Yeah, there’s no way anything can go wrong this time.

Although I enjoyed this romp, full of nostalgia and action, it does have a problem with its first half in that it doesn’t exactly explode out of the gate which is weird considering that we’re actually on the island before the ten minute mark.

It’s laden with a couple of irritating child actors playing irritating children with irritating problems. Gray, the younger child, is super duper excited to be at the park and practically bouncing off the walls and being very obnoxious about it. His brother, Zack, is basically just a big d-bag who needs his butt kicked. For a while, I thought that Jurassic World was doing some sort of commentary on complacency but it just turned out that Zack was d-bag.

Also, their parents might be getting a divorce which is, I suppose, supposed to inject some sort of real world drama but all it really does is burn five minutes of screen time. Seriously, that’s it.

I was sort of rooting for the dinosaurs.

I was also praying for the big chop from Dallas Bryce Howard’s character, Beth, who plays an weirdly awkward aunt for the two boys who invites them to the park in the first place, but then doesn’t make time for them because of reasons and the script needed them to be separated.

You’ve also got Chris Pratt playing Chris Pratt as a dinosaur trainer working to domesticate the velociraptors which is just as insanely awesome as it sounds and looks.

So, yeah… the human characters and their boring human problems are the major anchor on this movie.

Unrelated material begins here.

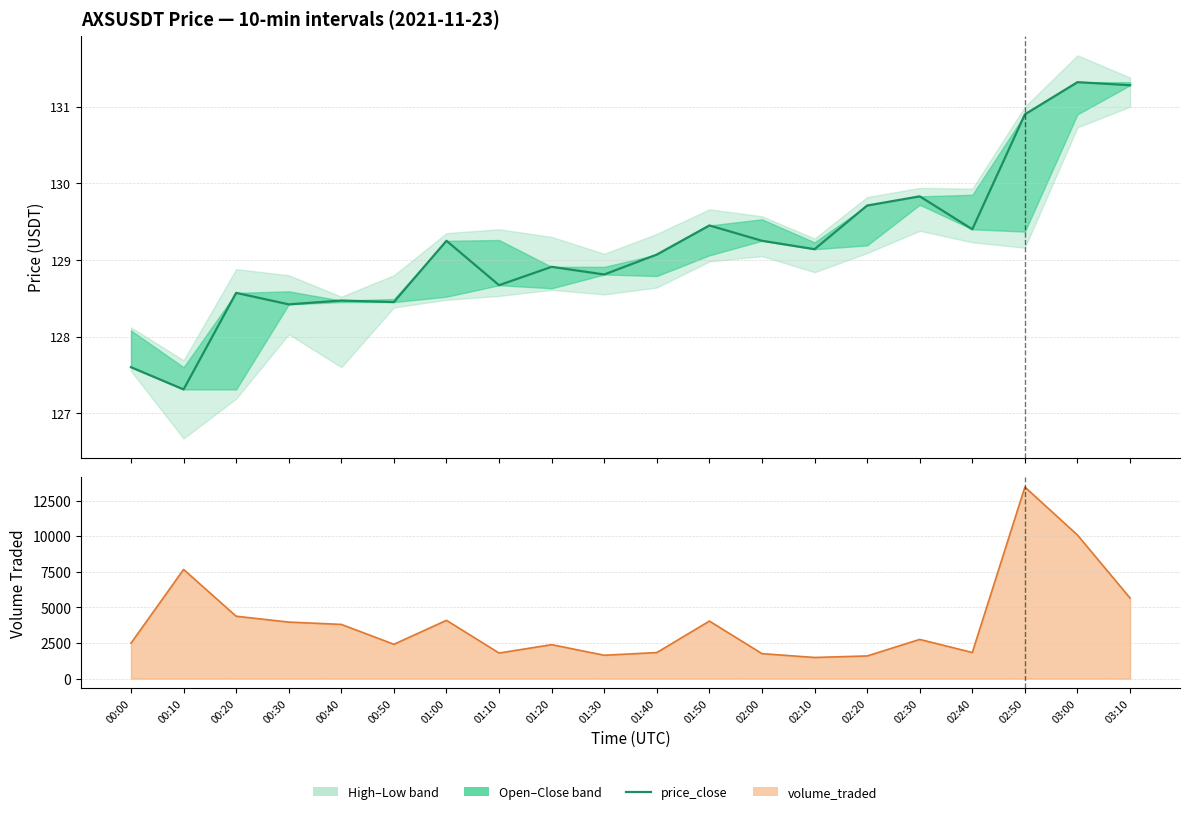

Rank the categories by value from lowest to highest.

00:10, 00:00, 00:30, 00:50, 00:40, 00:20, 01:10, 01:30, 01:20, 01:40, 02:10, 01:00, 02:00, 02:40, 01:50, 02:20, 02:30, 02:50, 03:10, 03:00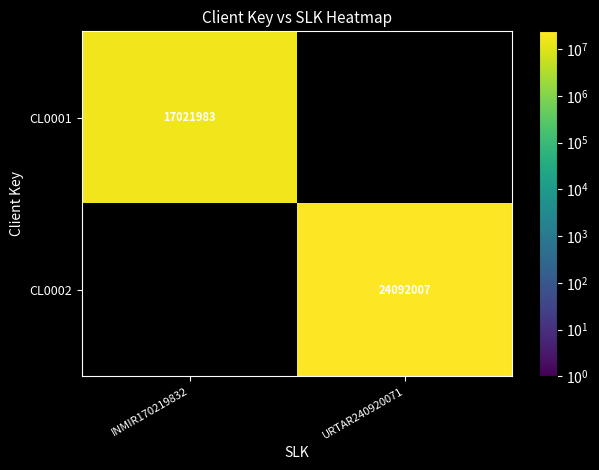

True or false: CL0002 has a value of 24092007 at URTAR240920071.

True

The park itself, though, is a pretty awesome place. I loved the world and appreciated the real life digs and playful pokes at places like Disneyland and Universal Studios. The Jimmy Fallon cameo is pretty doggone inspired.

Thankfully, most of these problems are rooted in the front half of the movie. The back half is a very well done action movie with an incredibly impressive third act that is sure to have fans of the first movie smiling in approval.

Heck, though… you can’t sit there and not smile when a pack of raptors are loosed onto an island to hunt down a killer dino. You just can’t. It’s just so cool.

Jurassic World has its problems, but given time it overcomes them. True, a more skillfully made movie would have avoided them all together or at least hid them a little better, but as a sequel to Jurassic Park, this movie does some clever things with the toys that Steven Spielberg left for them and I really think that’s something that, in an internet quick to criticize without actually putting any thought into things, people have overlooked.

Jurassic World is a clever little sequel and, honestly, the first of the Jurassic sequels to actually feel like a worthy sequel at all. Nostalgia, action, and humor are all around once you get past the dull human characters and the movie cleverly sets up a new direction for future movies that won’t retread what’s already happened.

It’s more fun than a T-Rex loose on a goat farm.